Leave out the images and return all the data word for word.
------------
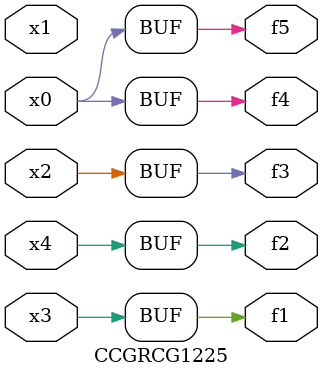
<source format=v>
module CCGRCG1225(
	input x0, x1, x2, x3, x4,
	output f1, f2, f3, f4, f5
);
	assign f1 = x3;
	assign f2 = x4;
	assign f3 = x2;
	assign f4 = x0;
	assign f5 = x0;
endmodule

</source>
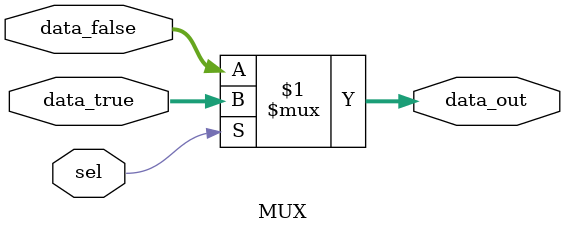
<source format=sv>

module MUX 
//-----------------Parameters-----------------\\
#(
    parameter BUS = 32  
)
//-----------------Ports-----------------\\
(
    input  logic [(BUS-1):0] data_true,
    input  logic [(BUS-1):0] data_false,
    input  logic             sel,

    output logic [(BUS-1):0] data_out
);

//-----------------Output logic-----------------\\
assign data_out = sel? data_true : data_false;
    
endmodule
</source>
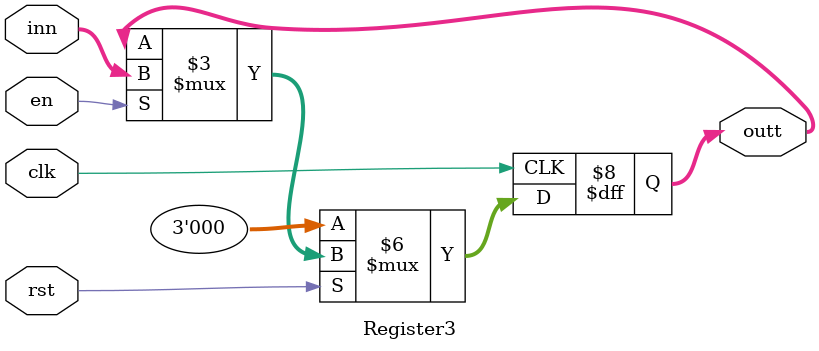
<source format=v>
`timescale 1ns / 1ps


module Register3(
input clk, rst,
    input [2:0] inn,
    input en,
    output reg [2:0] outt
    );
    always @(posedge clk)
        if (~rst)
            outt <= 3'b0;
        else if (en)
            outt <= inn;
endmodule

</source>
------------
### RESULT OF THE EXERCISE
<source format=v>
module CCGRCG1225(
	input x0, x1, x2, x3, x4,
	output f1, f2, f3, f4, f5
);
	assign f1 = x3;
	assign f2 = x4;
	assign f3 = x2;
	assign f4 = x0;
	assign f5 = x0;
endmodule

</source>
<source format=sv>

module MUX 
//-----------------Parameters-----------------\\
#(
    parameter BUS = 32  
)
//-----------------Ports-----------------\\
(
    input  logic [(BUS-1):0] data_true,
    input  logic [(BUS-1):0] data_false,
    input  logic             sel,

    output logic [(BUS-1):0] data_out
);

//-----------------Output logic-----------------\\
assign data_out = sel? data_true : data_false;
    
endmodule
</source>
<source format=v>
`timescale 1ns / 1ps


module Register3(
input clk, rst,
    input [2:0] inn,
    input en,
    output reg [2:0] outt
    );
    always @(posedge clk)
        if (~rst)
            outt <= 3'b0;
        else if (en)
            outt <= inn;
endmodule

</source>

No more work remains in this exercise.